▶ [CONSIGNE]
Citez intégralement le texte sur le paysage audiovisuel européen, sans en modifier un seul mot.

▶ [TEXTE]
# # # #

Bouleversements en vue dans le paysage audiovisuel européen. A la fin 2023, RTL Group pourrait avoir perdu son titre de premier groupe audiovisuel continental, et Banijay celui de premier producteur indépendant mondial.
S’agissant de la filiale de Bertelsmann, l’alerte est venue le 31 août de Bruxelles. La Commission européenne indiquait alors avoir reçu de Media For Europe (famille Berlusconi) une « notification préalable de concentration » en vue de la « prise de contrôle exclusif » de ProSiebenSat1. L’opération prolongerait quatre années de montée progressive du groupe italien dans le capital du n°2 allemand, jusqu’à en détenir près de 30 % et en être devenu le principal actionnaire. Le feu vert de la Commission pourrait être rapidement acquis, puisque celle-ci évoquait fin août un examen par la procédure simplifiée. La consultation publique qu’elle a alors ouverte s’est achevée le 10 septembre, et la confirmation pourrait donc intervenir avant la fin octobre, laissant à MFE le champ libre pour conforter son emprise sur le nouvel attelage. Sur la base des résultats pour 2022, l’ensemble MFE / ProSiebenSat1 pèserait plus de 7 Mds€ de chiffre d’affaires – et un résultat opérationnel supérieur à 1,3 Md€ – et dépasserait d’une courte tête RTL Group. Avec ProSiebenSat1, Media For Europe (MFE) veut détrôner RTL Group comme premier groupe audiovisuel européen).

# # # #

▶ [DONNÉES SOURCES]
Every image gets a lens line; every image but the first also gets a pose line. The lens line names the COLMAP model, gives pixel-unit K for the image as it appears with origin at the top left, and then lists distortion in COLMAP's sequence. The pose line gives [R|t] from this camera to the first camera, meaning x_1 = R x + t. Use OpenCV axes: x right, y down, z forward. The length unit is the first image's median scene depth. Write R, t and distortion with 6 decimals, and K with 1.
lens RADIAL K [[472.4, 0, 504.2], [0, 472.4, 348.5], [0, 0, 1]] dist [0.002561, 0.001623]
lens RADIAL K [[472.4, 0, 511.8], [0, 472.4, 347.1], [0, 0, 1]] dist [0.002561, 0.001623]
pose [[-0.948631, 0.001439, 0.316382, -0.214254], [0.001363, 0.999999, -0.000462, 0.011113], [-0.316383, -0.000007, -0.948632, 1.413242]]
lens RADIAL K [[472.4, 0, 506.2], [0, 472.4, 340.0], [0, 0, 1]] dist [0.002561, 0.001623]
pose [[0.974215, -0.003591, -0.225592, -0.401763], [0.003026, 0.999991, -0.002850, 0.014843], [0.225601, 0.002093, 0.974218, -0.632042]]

# # # #

▶ [SOLUTION]
Bouleversements en vue dans le paysage audiovisuel européen. A la fin 2023, RTL Group pourrait avoir perdu son titre de premier groupe audiovisuel continental, et Banijay celui de premier producteur indépendant mondial.
S’agissant de la filiale de Bertelsmann, l’alerte est venue le 31 août de Bruxelles. La Commission européenne indiquait alors avoir reçu de Media For Europe (famille Berlusconi) une « notification préalable de concentration » en vue de la « prise de contrôle exclusif » de ProSiebenSat1. L’opération prolongerait quatre années de montée progressive du groupe italien dans le capital du n°2 allemand, jusqu’à en détenir près de 30 % et en être devenu le principal actionnaire. Le feu vert de la Commission pourrait être rapidement acquis, puisque celle-ci évoquait fin août un examen par la procédure simplifiée. La consultation publique qu’elle a alors ouverte s’est achevée le 10 septembre, et la confirmation pourrait donc intervenir avant la fin octobre, laissant à MFE le champ libre pour conforter son emprise sur le nouvel attelage. Sur la base des résultats pour 2022, l’ensemble MFE / ProSiebenSat1 pèserait plus de 7 Mds€ de chiffre d’affaires – et un résultat opérationnel supérieur à 1,3 Md€ – et dépasserait d’une courte tête RTL Group. Avec ProSiebenSat1, Media For Europe (MFE) veut détrôner RTL Group comme premier groupe audiovisuel européen).